Content starts

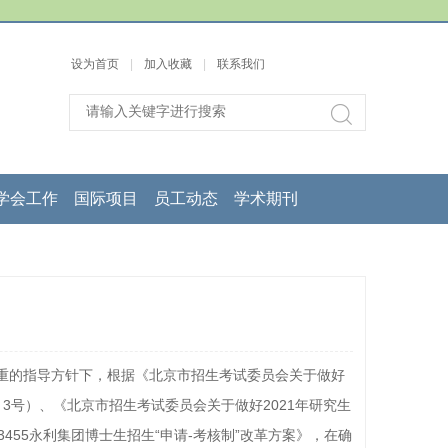
设为首页
|
加入收藏
|
联系我们
学会工作
国际项目
员工动态
学术期刊
重的指导方针下，根据《北京市招生考试委员会关于做好
〕3号）、《北京市招生考试委员会关于做好2021年研究生
3455永利集团博士生招生“申请-考核制”改革方案》，在确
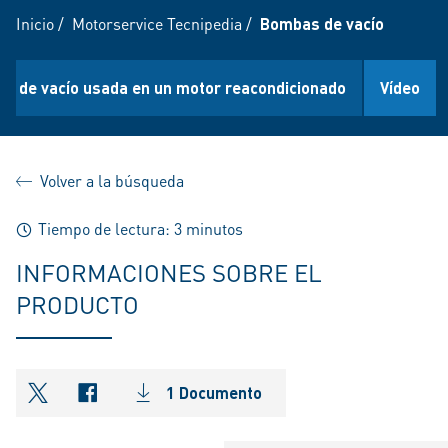
Inicio
/
Motorservice Tecnipedia
/
Bombas de vacío
a de vacío usada en un motor reacondicionado
Vídeo
Volver a la búsqueda
Tiempo de lectura: 3 minutos
INFORMACIONES SOBRE EL
PRODUCTO
1 Documento
shareOntwitter
shareOnfacebook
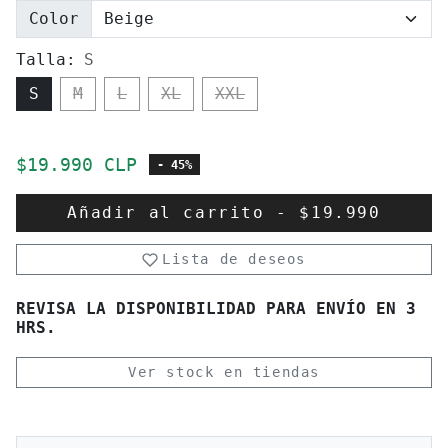
Color
Talla:
S
S
M
L
XL
XXL
Precio de oferta
$19.990 CLP
- 45%
Añadir al carrito
-
$19.990
Lista de deseos
REVISA LA DISPONIBILIDAD PARA ENVÍO EN 3
HRS.
Ver stock en tiendas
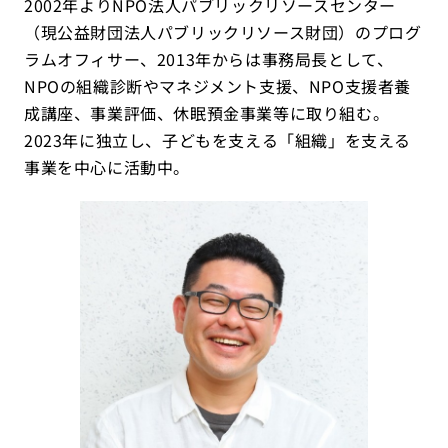
2002年よりNPO法人パブリックリソースセンター
（現公益財団法人パブリックリソース財団）のプログ
ラムオフィサー、2013年からは事務局長として、
NPOの組織診断やマネジメント支援、NPO支援者養
成講座、事業評価、休眠預金事業等に取り組む。
2023年に独立し、子どもを支える「組織」を支える
事業を中心に活動中。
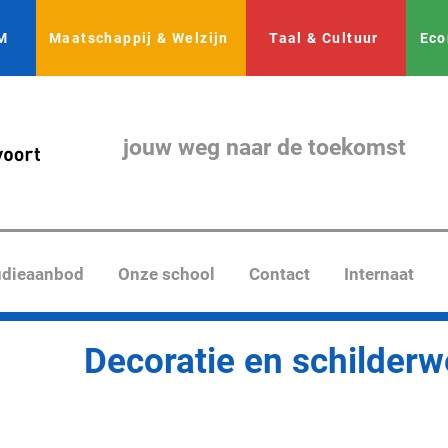
M
Maatschappij & Welzijn
Taal & Cultuur
Eco
jouw weg naar de toekomst
udieaanbod
Onze school
Contact
Internaat
Decoratie en schilderw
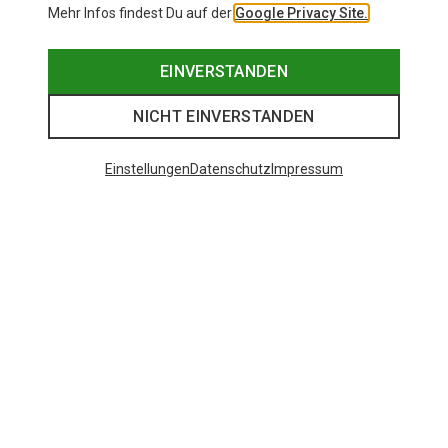
Mehr Infos findest Du auf der
Google Privacy Site.
EINVERSTANDEN
NICHT EINVERSTANDEN
Einstellungen
Datenschutz
Impressum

Content ends

ASSIGNMENT - All lines from the listing above that include "vacío" should be shown.

SOLUTION TO THIS TASK -
Bombas de vacío
a de vacío usada en un motor reacondicionado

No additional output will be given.